Eckernförde station has three platform tracks and other tracks that do not have platforms. Currently, tracks 1 and 2 are used for passenger services–until 2007 these were tracks 1 and 3:
The length of the platforms is (in rounded figures) 225 metres for track 1, 370 m for track 2 and 426 m for track 3. The latter has since been downgraded to a railway siding.
The Kiel–Flensburg railway is operated (with variations in peak hours) usually every hour by Regionalbahn Schleswig-Holstein; hourly trains between Kiel and Eckernförde are operated by the Nord-Ostsee-Bahn, offset by half an hour. On most days Eckernförde is served between about 4:30 a.m. and 1:20 a.m.
Since 2009, a regional electronic interlocking in Eckernförde station has controlled the electronic signals on the entire section between Eckernförde and Flensburg and the Lindaunis Bridge, a bascule bridge across the Schlei in Lindaunis.

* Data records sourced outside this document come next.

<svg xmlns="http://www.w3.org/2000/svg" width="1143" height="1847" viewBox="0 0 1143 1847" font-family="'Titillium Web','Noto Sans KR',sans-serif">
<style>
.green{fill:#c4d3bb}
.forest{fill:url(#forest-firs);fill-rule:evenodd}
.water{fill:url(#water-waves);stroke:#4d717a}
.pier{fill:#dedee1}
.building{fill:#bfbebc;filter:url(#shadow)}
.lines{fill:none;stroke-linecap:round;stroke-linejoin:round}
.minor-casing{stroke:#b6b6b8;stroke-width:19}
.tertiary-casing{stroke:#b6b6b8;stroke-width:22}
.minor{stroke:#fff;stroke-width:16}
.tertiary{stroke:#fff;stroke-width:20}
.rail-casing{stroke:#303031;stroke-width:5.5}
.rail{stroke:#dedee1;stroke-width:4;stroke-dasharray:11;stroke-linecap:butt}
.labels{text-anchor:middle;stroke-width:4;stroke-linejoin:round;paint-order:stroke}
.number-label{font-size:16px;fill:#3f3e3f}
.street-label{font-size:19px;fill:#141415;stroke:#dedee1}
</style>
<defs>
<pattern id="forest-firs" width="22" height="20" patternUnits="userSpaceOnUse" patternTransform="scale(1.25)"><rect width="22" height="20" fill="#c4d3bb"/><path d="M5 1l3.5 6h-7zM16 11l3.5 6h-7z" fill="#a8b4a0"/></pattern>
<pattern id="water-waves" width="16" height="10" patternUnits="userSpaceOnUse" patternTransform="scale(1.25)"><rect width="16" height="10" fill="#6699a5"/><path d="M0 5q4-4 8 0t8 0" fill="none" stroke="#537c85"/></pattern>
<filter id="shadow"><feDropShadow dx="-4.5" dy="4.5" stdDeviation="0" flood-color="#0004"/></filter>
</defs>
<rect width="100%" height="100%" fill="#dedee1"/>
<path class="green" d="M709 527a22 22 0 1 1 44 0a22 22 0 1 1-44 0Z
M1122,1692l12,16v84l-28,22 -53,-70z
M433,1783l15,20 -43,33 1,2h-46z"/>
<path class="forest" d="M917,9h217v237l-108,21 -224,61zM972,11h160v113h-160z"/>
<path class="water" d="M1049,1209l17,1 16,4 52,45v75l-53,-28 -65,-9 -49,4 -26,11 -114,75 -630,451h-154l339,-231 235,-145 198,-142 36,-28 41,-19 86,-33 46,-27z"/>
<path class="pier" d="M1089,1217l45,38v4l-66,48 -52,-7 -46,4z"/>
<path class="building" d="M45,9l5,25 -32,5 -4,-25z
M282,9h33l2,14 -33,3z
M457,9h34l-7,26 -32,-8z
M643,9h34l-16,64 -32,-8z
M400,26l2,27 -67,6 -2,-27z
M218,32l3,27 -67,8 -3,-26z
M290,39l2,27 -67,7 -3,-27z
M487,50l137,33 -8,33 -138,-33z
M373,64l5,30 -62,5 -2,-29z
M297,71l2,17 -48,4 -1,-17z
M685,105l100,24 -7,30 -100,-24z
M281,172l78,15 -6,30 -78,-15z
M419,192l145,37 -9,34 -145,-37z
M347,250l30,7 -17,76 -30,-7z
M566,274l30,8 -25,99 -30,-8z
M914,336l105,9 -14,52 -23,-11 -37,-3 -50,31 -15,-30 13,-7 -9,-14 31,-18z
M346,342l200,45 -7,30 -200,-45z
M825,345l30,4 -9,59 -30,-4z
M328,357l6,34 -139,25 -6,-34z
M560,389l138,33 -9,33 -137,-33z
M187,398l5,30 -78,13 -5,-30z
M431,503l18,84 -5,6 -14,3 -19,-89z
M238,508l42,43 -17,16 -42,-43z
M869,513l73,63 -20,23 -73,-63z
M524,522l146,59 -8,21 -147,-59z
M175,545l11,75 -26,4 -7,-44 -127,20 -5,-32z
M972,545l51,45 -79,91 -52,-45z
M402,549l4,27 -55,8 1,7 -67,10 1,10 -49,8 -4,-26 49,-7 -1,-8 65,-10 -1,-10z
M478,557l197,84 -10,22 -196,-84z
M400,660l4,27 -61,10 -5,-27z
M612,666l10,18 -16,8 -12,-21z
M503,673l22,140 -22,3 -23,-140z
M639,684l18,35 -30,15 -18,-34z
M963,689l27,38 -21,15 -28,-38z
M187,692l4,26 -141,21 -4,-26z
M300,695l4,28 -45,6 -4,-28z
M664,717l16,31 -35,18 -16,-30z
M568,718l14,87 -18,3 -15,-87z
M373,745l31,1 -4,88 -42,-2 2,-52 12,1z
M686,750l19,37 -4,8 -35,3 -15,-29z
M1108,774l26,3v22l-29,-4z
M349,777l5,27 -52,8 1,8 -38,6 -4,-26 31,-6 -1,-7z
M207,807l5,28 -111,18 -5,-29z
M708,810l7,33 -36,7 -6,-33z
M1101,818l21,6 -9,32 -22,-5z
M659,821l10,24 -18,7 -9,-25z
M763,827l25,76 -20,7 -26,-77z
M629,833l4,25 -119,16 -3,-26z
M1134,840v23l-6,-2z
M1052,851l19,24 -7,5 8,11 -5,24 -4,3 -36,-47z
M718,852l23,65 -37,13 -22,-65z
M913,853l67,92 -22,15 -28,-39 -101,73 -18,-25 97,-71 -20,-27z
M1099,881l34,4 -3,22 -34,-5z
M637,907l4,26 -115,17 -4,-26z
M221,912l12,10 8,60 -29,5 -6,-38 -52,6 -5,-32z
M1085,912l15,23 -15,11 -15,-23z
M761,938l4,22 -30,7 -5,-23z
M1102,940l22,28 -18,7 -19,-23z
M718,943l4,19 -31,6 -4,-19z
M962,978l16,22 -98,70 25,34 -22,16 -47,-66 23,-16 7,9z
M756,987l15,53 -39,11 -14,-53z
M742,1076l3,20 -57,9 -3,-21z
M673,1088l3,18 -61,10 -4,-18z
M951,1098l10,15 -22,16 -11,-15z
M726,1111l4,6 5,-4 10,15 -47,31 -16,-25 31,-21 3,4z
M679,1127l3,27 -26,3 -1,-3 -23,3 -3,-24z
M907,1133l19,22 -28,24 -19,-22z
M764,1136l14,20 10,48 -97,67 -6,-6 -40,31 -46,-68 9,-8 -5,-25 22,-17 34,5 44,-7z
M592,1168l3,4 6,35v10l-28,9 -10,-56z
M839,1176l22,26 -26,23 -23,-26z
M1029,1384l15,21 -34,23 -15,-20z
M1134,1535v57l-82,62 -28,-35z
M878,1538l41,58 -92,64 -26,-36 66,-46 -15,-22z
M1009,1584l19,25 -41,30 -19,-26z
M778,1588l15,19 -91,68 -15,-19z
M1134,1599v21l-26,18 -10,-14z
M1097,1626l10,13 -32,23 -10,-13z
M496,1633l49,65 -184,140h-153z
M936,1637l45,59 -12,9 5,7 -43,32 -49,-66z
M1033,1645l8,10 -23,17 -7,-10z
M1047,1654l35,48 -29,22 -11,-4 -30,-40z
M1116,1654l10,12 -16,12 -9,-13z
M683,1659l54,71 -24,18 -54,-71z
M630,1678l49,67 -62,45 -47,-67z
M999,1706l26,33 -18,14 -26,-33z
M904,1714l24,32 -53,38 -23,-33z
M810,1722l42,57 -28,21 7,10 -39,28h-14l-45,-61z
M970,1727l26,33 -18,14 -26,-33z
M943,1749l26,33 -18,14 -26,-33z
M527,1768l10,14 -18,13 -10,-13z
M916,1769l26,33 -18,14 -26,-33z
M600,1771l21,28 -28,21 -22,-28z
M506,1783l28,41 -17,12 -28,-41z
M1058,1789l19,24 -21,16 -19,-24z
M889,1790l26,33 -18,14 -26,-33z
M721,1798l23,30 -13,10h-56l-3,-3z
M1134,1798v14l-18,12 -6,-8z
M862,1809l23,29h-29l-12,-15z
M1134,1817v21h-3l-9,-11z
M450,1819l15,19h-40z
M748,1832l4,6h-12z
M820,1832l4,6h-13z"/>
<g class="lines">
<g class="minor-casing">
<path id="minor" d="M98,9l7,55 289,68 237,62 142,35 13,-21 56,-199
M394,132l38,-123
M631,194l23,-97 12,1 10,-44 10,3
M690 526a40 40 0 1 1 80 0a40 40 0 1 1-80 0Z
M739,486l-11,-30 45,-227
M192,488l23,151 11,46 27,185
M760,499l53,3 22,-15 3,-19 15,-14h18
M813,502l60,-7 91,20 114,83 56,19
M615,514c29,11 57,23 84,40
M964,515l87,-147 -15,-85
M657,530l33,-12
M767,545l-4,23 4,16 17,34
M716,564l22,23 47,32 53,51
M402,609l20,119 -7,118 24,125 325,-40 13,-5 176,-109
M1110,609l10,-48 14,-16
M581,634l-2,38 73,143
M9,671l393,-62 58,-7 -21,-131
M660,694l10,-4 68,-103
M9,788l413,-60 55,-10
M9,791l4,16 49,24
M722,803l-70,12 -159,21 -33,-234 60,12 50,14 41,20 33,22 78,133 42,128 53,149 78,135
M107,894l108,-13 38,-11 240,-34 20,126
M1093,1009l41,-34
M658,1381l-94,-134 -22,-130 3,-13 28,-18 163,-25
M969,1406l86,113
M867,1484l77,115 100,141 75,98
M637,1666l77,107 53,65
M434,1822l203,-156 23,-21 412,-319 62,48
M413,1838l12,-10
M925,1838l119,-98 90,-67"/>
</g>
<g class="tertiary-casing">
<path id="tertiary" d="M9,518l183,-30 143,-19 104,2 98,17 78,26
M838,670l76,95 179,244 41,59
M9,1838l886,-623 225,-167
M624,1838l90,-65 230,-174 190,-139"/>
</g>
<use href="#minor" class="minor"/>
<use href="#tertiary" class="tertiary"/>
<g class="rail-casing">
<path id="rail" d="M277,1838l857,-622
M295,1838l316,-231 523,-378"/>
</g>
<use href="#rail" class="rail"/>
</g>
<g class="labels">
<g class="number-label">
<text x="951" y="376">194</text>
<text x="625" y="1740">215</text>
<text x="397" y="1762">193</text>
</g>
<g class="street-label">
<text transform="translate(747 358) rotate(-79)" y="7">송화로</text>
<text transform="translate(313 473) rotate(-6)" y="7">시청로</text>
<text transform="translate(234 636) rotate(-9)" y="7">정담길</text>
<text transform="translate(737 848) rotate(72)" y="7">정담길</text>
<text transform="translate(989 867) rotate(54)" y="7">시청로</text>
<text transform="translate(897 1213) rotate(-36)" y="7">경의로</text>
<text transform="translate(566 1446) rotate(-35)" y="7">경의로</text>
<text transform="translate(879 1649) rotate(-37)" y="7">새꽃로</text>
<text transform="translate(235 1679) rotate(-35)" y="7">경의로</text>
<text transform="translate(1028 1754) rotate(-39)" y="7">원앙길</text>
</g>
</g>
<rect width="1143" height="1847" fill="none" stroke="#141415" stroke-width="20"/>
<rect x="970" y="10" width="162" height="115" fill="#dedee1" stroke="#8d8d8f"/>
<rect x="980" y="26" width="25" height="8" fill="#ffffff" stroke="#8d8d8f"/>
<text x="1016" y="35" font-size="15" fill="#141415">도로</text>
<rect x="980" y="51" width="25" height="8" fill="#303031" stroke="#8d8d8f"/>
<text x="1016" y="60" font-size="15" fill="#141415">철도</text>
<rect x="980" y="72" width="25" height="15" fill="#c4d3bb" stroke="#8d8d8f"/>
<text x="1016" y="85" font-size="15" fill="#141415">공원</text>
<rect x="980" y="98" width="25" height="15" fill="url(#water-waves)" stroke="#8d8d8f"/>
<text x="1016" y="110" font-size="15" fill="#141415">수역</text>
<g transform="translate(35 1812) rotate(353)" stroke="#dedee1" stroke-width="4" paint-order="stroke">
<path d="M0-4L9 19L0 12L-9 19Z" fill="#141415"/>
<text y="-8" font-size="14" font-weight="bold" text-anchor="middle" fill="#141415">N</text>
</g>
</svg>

The Kiel-Flensburg-Eckernförde Railway Company (Kiel-Eckernförde-Flensburger Eisenbahn-Gesellschaft, KEFE)) opened the Kiel–Eckernförde section of the Kiel–Flensburg line on 1 July 1881 and the Eckernförde–Flensburg section on 21 December 1881. Traffic was satisfactory and it was taken over by the Prussian state railways on 1 July 1903. It became part of Deutsche Reichsbahn on 1 April 1920. The Eckernförde–Kappeln Narrow Gauge Railway Company (Eckernförde-Kappelner Schmalspurbahn-Gesellschaft) opened a railway to Kappeln with its own terminus at the northern end of Eckernförde station on 26 January 1889, which was closed in 1958. On 1 April 1903, the Eckernförde district assumed this line and opened a second line to Owschlag on 30 October 1904, which operated until 1954. To distinguish it from the Eckernförde District Railway station (Kreisbahnhof Eckernförde) and two other stations in the Eckernförde urban area of the Eckernförde District Railway (Carlshöhe, Schnaap—which was part of Borby until Borby's incorporation in Eckernförde in 1934—and, from 1947, Hasenheide), the station was initially designated as the Eckernförde Staatsbahnhof (Eckernförde state station), but it was also, at times, called Reichsbahnhof Eckernförde (Eckernförde Reichsbahn station) and after the Second World War, for a time it was called Eckernförde Hauptbahnhof (Eckernförde main station).